Thanx to @MrJ和@Vincent指出时间戳的减法错误!
code> GROUP BY 1
我在此处引用手动:
在ORDER BY和GROUP
BY子句中使用列名称,列别名或列位置引用。
列位置是整数,以1开头:
强调我。所以我选择的第一列(
ref)。只是一个符号的快捷方式。Is it possible to calculate the average time to reply to a message just with the following columns:
id | ref | client | admin | date | messageidis the unique message numberrefis the message reference number, which is not unique (searching for ref, ordering by date will show a conversation)clientis ID of client, if it is a client message, else 0 if not a clientadminis ID of admin, if it is an admin message, else 0 if not a clientdateis set up usingdatetimebeing the time of the messagemessagebeing the message sent
Example Data:
1 | 1 | 1 | 0 | 2011-11-07 01:00:00 | ABC 2 | 1 | 1 | 0 | 2011-11-07 01:01:00 | DEF 3 | 1 | 0 | 1 | 2011-11-07 01:05:00 | abc 4 | 2 | 2 | 0 | 2011-11-07 01:10:00 | 123 5 | 3 | 1 | 0 | 2011-11-07 01:11:00 | abc 6 | 2 | 0 | 1 | 2011-11-07 01:20:00 | a 7 | 3 | 0 | 2 | 2011-11-07 02:11:00 | bIdeally looking for the average time period between a client message and an admin message, though if there are 2 client messages from the same client (ie. admin didn't reply to first message before client added their 2nd message) with the same ref.

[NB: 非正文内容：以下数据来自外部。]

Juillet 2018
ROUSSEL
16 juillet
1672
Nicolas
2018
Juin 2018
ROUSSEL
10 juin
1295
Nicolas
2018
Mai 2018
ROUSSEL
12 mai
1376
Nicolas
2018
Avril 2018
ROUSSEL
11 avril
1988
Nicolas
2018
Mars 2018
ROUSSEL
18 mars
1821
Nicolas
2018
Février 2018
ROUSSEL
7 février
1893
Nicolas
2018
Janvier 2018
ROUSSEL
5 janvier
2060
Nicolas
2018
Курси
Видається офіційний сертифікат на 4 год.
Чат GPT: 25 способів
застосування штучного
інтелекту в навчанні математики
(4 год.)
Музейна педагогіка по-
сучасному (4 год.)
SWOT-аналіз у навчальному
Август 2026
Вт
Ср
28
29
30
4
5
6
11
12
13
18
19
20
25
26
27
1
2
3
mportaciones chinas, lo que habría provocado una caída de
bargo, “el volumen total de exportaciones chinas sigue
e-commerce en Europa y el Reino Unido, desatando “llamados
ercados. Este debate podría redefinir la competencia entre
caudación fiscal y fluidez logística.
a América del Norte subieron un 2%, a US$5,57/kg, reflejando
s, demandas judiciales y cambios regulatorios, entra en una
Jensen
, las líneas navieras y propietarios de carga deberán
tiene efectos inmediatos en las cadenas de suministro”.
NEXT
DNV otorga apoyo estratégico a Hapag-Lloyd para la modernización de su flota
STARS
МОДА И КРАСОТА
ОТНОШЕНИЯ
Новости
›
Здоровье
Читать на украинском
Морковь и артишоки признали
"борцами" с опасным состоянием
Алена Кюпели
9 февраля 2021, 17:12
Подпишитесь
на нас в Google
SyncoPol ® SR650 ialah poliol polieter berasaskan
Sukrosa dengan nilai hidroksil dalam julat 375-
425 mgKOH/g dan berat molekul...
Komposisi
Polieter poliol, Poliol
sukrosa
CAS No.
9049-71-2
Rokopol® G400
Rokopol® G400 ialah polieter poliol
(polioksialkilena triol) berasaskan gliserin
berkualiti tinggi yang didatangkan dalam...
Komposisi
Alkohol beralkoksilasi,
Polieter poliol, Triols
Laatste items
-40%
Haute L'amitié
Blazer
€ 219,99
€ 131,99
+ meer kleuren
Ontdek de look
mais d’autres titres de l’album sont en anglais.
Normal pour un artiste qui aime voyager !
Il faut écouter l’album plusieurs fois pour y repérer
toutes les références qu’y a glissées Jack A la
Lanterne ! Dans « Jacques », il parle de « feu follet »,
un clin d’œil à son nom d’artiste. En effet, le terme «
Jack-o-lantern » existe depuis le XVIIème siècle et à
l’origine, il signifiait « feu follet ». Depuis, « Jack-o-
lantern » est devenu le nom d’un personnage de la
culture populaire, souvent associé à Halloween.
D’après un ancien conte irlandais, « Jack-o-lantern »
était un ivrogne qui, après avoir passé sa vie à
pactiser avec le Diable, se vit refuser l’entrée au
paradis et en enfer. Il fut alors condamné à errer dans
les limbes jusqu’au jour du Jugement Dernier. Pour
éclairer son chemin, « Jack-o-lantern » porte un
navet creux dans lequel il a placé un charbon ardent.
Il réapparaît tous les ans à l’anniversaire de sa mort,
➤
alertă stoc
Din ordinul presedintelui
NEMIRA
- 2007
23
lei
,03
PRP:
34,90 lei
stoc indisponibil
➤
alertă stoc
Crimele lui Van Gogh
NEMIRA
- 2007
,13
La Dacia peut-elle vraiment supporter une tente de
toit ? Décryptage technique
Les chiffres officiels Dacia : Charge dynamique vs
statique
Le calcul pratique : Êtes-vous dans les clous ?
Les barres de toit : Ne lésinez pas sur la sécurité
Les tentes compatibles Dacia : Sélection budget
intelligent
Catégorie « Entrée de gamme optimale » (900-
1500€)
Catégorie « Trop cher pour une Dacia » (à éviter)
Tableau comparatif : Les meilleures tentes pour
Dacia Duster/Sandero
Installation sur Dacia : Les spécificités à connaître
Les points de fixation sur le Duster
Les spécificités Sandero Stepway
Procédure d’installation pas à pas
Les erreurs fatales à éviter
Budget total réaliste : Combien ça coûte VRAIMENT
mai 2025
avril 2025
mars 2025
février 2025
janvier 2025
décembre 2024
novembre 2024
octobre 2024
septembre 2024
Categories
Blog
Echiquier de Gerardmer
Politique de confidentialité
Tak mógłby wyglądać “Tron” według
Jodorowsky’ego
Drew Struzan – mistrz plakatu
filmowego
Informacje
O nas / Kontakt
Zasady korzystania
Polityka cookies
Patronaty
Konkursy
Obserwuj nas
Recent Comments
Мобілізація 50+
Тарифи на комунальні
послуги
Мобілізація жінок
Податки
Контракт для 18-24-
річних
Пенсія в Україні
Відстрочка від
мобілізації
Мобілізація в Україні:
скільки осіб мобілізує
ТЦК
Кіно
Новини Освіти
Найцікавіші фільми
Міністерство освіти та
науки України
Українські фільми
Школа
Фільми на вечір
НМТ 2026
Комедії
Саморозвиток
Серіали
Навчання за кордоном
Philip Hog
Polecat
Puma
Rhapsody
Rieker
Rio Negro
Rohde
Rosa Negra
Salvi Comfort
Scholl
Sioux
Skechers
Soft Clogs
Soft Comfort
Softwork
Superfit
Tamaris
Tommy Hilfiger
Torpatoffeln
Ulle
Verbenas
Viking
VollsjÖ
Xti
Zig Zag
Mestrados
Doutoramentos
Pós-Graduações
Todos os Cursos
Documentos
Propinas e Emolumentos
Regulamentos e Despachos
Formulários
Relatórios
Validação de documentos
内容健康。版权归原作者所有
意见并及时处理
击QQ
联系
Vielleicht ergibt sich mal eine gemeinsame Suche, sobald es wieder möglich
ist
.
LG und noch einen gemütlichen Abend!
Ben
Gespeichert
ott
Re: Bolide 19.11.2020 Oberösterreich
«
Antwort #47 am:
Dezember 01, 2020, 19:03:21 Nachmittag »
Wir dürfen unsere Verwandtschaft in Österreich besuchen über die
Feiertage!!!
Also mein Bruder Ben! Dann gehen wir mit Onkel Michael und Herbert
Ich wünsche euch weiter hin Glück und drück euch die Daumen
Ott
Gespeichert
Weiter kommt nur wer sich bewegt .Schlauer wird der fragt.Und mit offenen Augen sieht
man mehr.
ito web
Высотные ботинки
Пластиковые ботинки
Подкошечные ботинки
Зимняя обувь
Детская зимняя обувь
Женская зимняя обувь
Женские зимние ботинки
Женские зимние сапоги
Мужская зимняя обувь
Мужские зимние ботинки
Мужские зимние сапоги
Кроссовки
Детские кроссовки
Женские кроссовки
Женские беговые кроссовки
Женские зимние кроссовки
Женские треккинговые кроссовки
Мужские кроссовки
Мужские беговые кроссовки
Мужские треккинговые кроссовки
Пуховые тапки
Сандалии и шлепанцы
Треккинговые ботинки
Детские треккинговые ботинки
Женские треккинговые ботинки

From example, time for (1) = 5 minutes, (2) = 10 minutes, (3) = 60 minutes ... average = 25 minutes (1500 seconds - happy to get work with seconds)
I'm not sure how to even begin working on this.... I do hope someone can help :S
解决方案Your question is well formulated but leaves room for interpretation. This is one interpretation:
SELECT avg(TIMESTAMPDIFF(SECOND, c.c_date, a.a_date) AS avg_time_to_response FROM ( SELECT ref, min(date) AS c_date FROM tbl WHERE client > 0 GROUP BY 1 ) c JOIN ( SELECT ref, min(date) AS a_date FROM tbl WHERE admin > 0 GROUP BY 1 ) a USING (ref) WHERE a.a_date > c.c_date;Gives you the average time that passes between the first client posting and the first admin posting per thread (message reference number).
Unanswered messages are ignored. Threads started by Admins would confuse the result with negative durations, so I excluded those. Only the first response time per thread goes into the result. Additional postings on the same thread are ignored here.
Read the manual here about
TIMESTAMPDIFF().
Thanx to @MrJ and @Vincent for pointing out the mistake with the subtraction of timestamps!Concerning
GROUP BY 1Columns selected for output can be referred to in ORDER BY and GROUP BY clauses using column names, column aliases, or column positions. Column positions are integers and begin with 1:
Emphasis mine. So I group on the first column that is selected (
refin both cases). Just a notational shortcut.这篇关于回复邮件的平均时间的文章就介绍到这了,希望我们推荐的答案对大家有所帮助,也希望大家多多支持IT屋!